Today maximum industries are using UPSs to save their core business against mains failures, mains supply fluctuations, power surges, and other troubles in the electrical supply. Spontaneous control, outstanding switching features and excellent reliability make IGBTs the perfect option today for medium and high-power UPS. These modules greatly enhance UPS performance, specifically in terms of proficiency, acoustic noise, shaped and weight. In high capacity UPS where the inverter functions between 2 and 4 kHz, the prime benefit of the IGBT is a simplification of transistor control (better reliableness). IGBT is comparable to the bipolar transistors in terms of efficiency.
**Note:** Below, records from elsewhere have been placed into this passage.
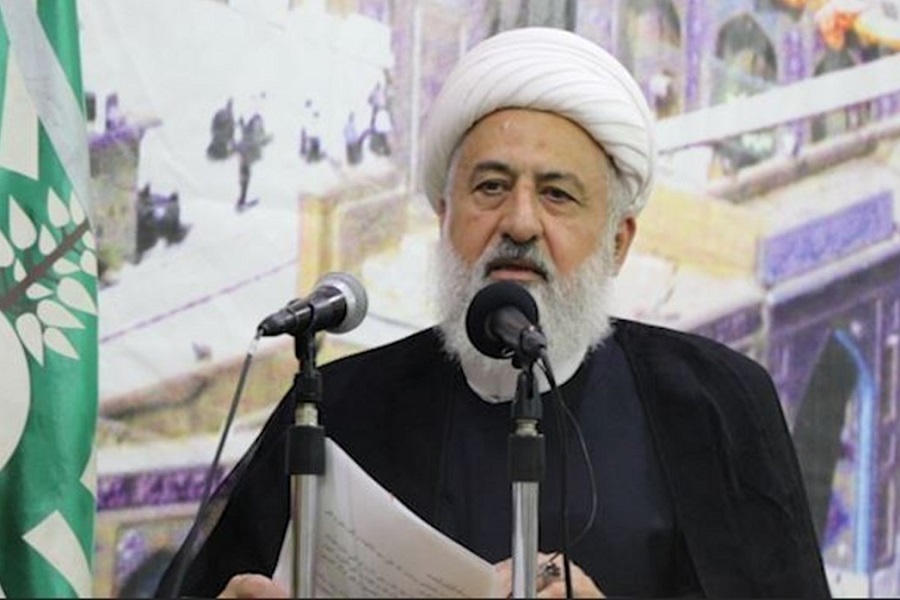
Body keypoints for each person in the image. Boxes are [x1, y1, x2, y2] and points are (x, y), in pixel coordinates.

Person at [156, 27, 830, 598]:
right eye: (490, 187)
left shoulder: (715, 404)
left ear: (618, 243)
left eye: (558, 195)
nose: (520, 222)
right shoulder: (339, 409)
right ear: (445, 217)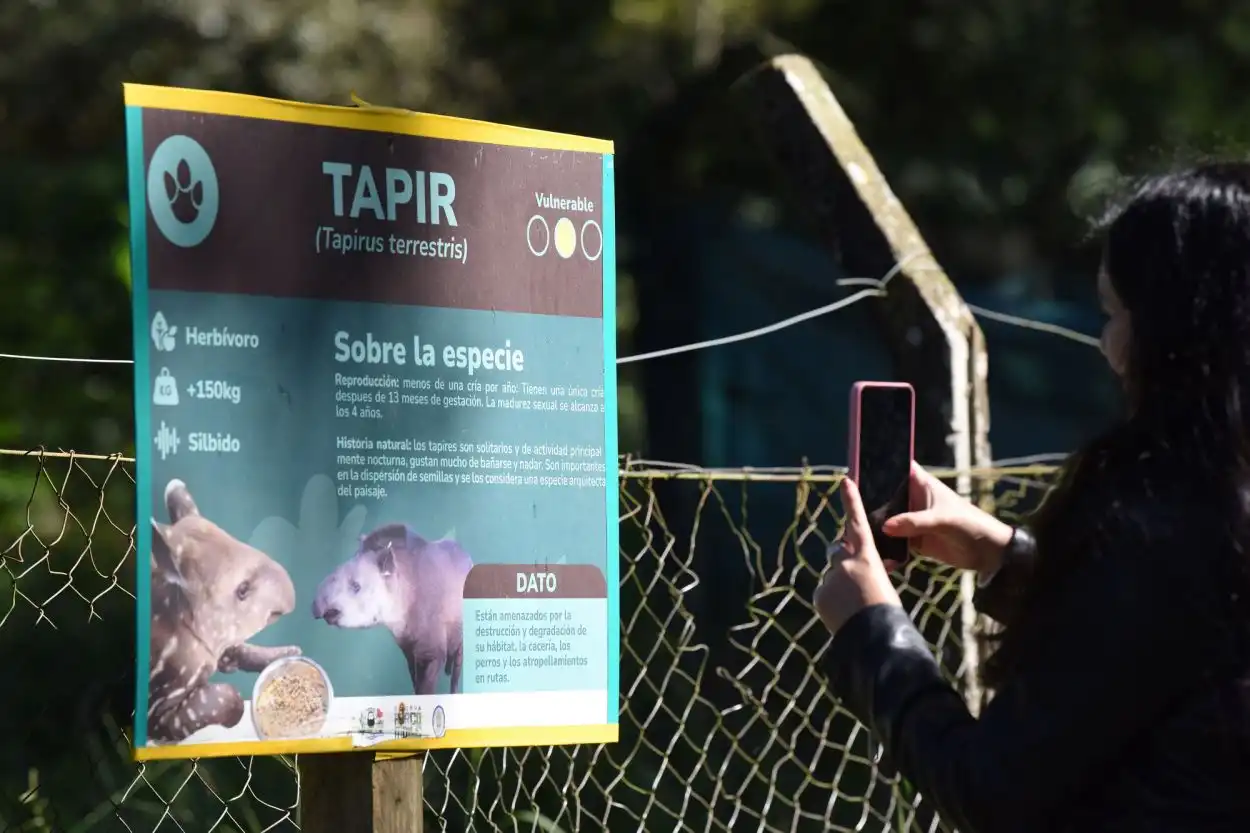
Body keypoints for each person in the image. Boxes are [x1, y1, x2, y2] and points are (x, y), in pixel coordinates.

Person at [814, 163, 1250, 833]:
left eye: (1116, 313)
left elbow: (990, 787)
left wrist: (872, 631)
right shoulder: (1218, 516)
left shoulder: (1160, 526)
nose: (1108, 347)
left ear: (1179, 332)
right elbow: (1175, 647)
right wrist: (1012, 559)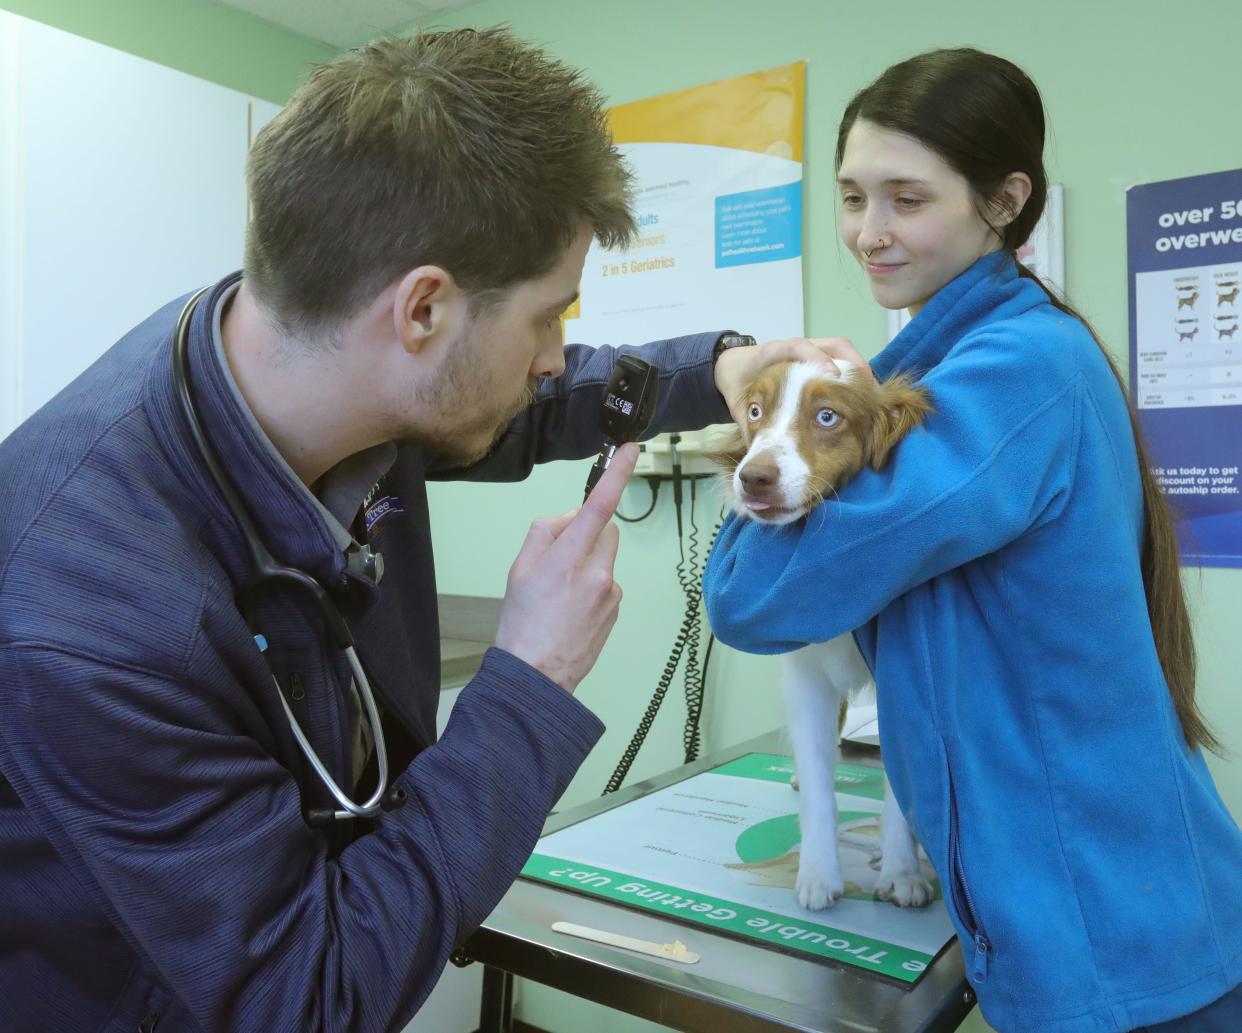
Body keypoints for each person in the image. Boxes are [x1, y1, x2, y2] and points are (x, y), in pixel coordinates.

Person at [0, 28, 836, 1033]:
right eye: (547, 316)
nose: (553, 354)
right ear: (424, 309)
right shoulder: (90, 616)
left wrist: (720, 370)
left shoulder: (300, 355)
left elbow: (521, 401)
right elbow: (310, 999)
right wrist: (530, 680)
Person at [703, 48, 1242, 1033]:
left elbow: (751, 600)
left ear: (1004, 201)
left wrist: (772, 426)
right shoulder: (961, 360)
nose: (870, 231)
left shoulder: (1007, 373)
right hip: (1104, 913)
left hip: (1112, 937)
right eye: (853, 196)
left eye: (908, 198)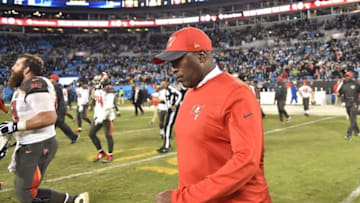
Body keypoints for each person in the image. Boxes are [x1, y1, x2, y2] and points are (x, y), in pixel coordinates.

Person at [153, 27, 271, 202]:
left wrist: (184, 198)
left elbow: (246, 161)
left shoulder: (237, 93)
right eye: (171, 64)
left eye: (177, 61)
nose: (173, 69)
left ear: (201, 56)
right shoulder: (191, 92)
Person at [0, 53, 89, 203]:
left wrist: (15, 126)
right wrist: (8, 132)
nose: (12, 68)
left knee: (25, 194)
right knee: (25, 190)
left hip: (38, 144)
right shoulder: (25, 86)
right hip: (31, 143)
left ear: (27, 69)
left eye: (17, 65)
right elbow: (26, 116)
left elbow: (48, 117)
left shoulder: (35, 83)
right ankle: (74, 201)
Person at [89, 73, 115, 163]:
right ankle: (101, 152)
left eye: (97, 81)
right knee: (91, 133)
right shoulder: (97, 90)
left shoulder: (108, 90)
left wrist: (102, 117)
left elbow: (109, 106)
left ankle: (110, 155)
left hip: (107, 117)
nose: (95, 82)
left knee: (108, 135)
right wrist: (96, 116)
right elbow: (98, 105)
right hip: (99, 115)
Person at [49, 74, 80, 144]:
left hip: (60, 107)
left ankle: (74, 136)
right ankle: (48, 139)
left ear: (54, 80)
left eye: (51, 78)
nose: (50, 80)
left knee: (60, 123)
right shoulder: (56, 86)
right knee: (54, 124)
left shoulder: (56, 87)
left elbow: (57, 99)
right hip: (59, 106)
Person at [157, 80, 182, 153]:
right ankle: (167, 144)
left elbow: (179, 95)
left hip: (173, 110)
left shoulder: (171, 89)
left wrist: (175, 104)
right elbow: (167, 100)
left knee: (167, 126)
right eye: (162, 82)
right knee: (167, 126)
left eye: (164, 82)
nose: (162, 84)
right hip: (169, 109)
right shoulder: (166, 90)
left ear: (168, 83)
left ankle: (166, 146)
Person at [338, 72, 360, 140]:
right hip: (347, 103)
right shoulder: (343, 84)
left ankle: (349, 135)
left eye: (348, 76)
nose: (346, 77)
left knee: (353, 119)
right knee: (351, 119)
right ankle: (357, 132)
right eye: (346, 76)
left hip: (354, 102)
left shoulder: (356, 84)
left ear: (351, 76)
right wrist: (342, 101)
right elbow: (339, 93)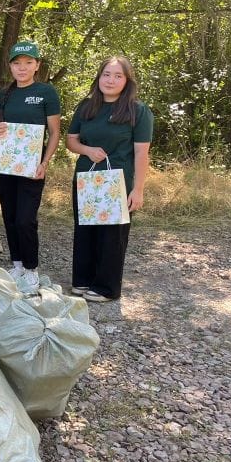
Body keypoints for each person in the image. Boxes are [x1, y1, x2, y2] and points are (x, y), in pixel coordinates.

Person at [66, 56, 153, 302]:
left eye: (118, 76)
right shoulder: (86, 106)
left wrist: (138, 189)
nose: (111, 80)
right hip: (87, 179)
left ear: (127, 80)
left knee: (112, 236)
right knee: (85, 231)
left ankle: (106, 288)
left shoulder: (138, 111)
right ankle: (82, 281)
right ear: (99, 77)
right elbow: (71, 141)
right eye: (106, 74)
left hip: (118, 182)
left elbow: (141, 152)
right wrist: (87, 150)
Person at [0, 41, 61, 290]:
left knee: (25, 219)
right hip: (7, 165)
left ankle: (32, 268)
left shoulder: (46, 92)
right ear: (10, 66)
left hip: (33, 167)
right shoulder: (4, 94)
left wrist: (45, 162)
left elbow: (54, 132)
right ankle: (18, 264)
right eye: (17, 63)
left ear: (37, 66)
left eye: (28, 63)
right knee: (10, 216)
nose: (22, 68)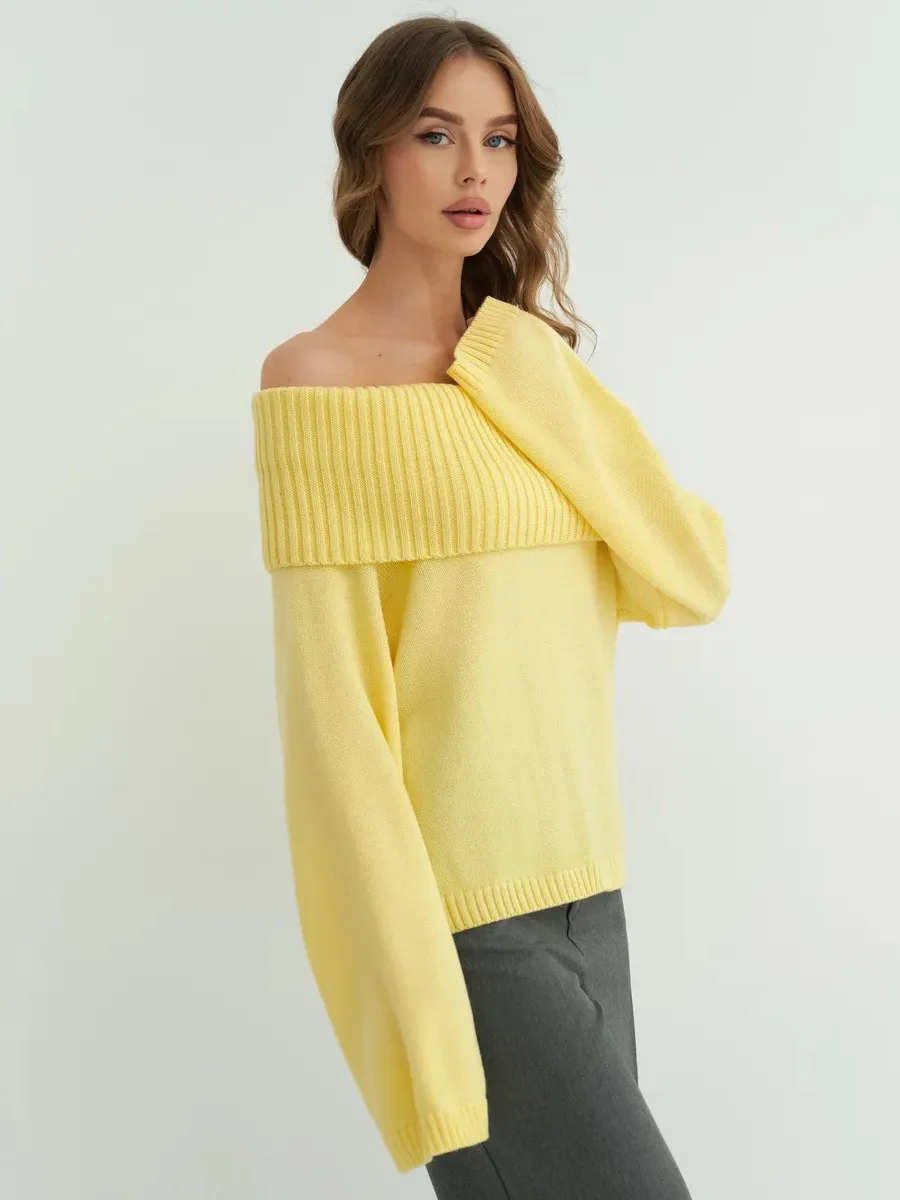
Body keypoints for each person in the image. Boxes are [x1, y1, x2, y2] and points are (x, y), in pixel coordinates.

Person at [250, 15, 729, 1198]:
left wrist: (520, 363)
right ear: (372, 152)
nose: (474, 171)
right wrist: (407, 989)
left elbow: (688, 575)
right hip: (465, 924)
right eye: (436, 135)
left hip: (589, 889)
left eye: (500, 140)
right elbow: (335, 730)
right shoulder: (314, 383)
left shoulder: (523, 367)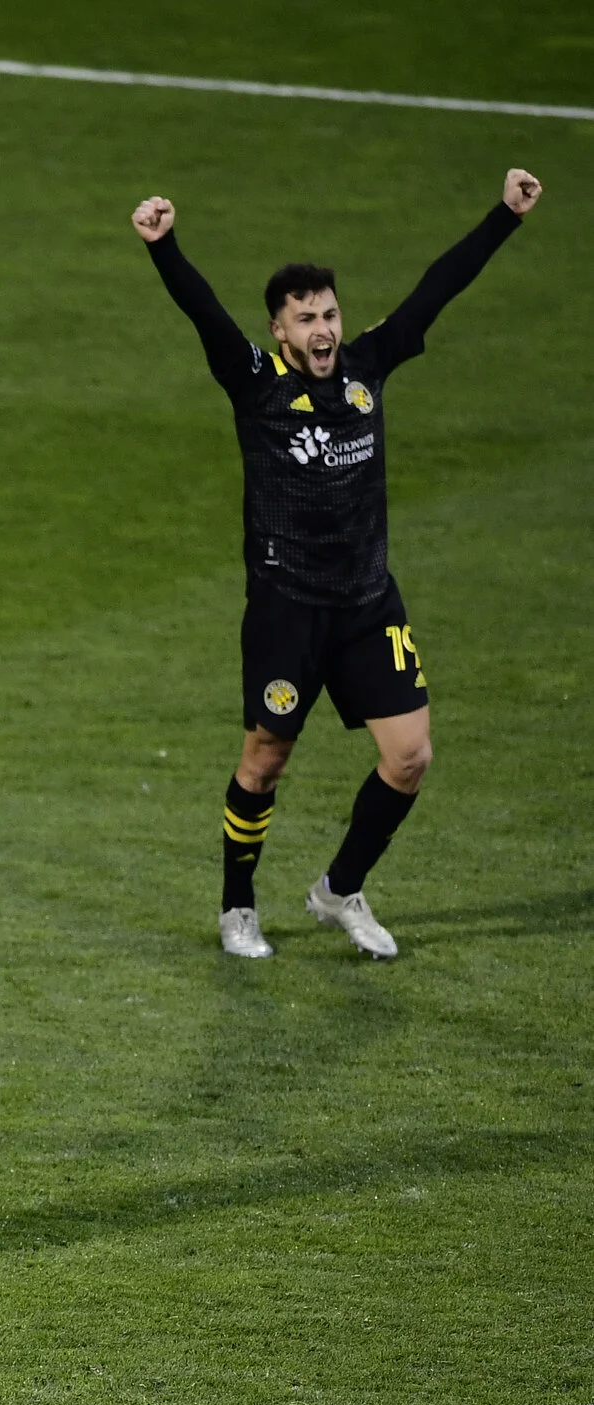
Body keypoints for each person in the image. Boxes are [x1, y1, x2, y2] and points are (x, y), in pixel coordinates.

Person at [134, 168, 543, 959]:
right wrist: (163, 246)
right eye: (305, 319)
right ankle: (237, 905)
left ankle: (338, 889)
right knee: (265, 758)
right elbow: (203, 311)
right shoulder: (255, 385)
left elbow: (437, 289)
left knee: (411, 754)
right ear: (280, 331)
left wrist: (505, 215)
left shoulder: (366, 370)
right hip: (288, 608)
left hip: (366, 603)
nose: (323, 329)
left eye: (329, 313)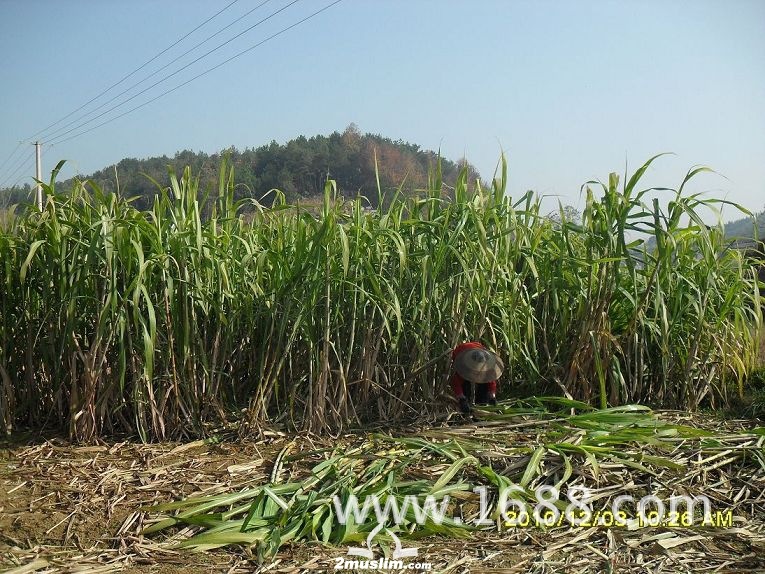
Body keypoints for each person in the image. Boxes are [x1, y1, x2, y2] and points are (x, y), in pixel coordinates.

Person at [450, 341, 503, 413]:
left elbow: (490, 380)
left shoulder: (486, 366)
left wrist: (492, 396)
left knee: (483, 384)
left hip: (479, 349)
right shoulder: (464, 365)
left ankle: (481, 406)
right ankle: (467, 409)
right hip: (462, 353)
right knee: (466, 384)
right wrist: (462, 399)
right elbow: (456, 383)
IGBT Transistors in CNC Plasma Cutting Machines

Plasma cutting involves cutting a material using a plasma torch. It is commonly used to cut steel and other metals but can be used on a variety of materials. In this process, gas (such as compressed air) is blown at high speed out of a nozzle; at the same time, an electrical arc is formed through that gas from the nozzle to the surface being cut, turning some of that gas to plasma. The plasma is sufficiently hot to melt the material being cut and moves sufficiently fast to blow molten metal away from the cut. 

The transistors used in plasma cutting were initially MOSFETs, but are now increasingly using IGBTs. With paralleled MOSFETs, if one of the transistors activates prematurely it can lead to a cascading failure of one-quarter of the inverter. A later invention, IGBTs, is not as subject to this failure mode. IGBTs can be generally found in high current machines where it is not possible to parallel sufficient MOSFET transistors.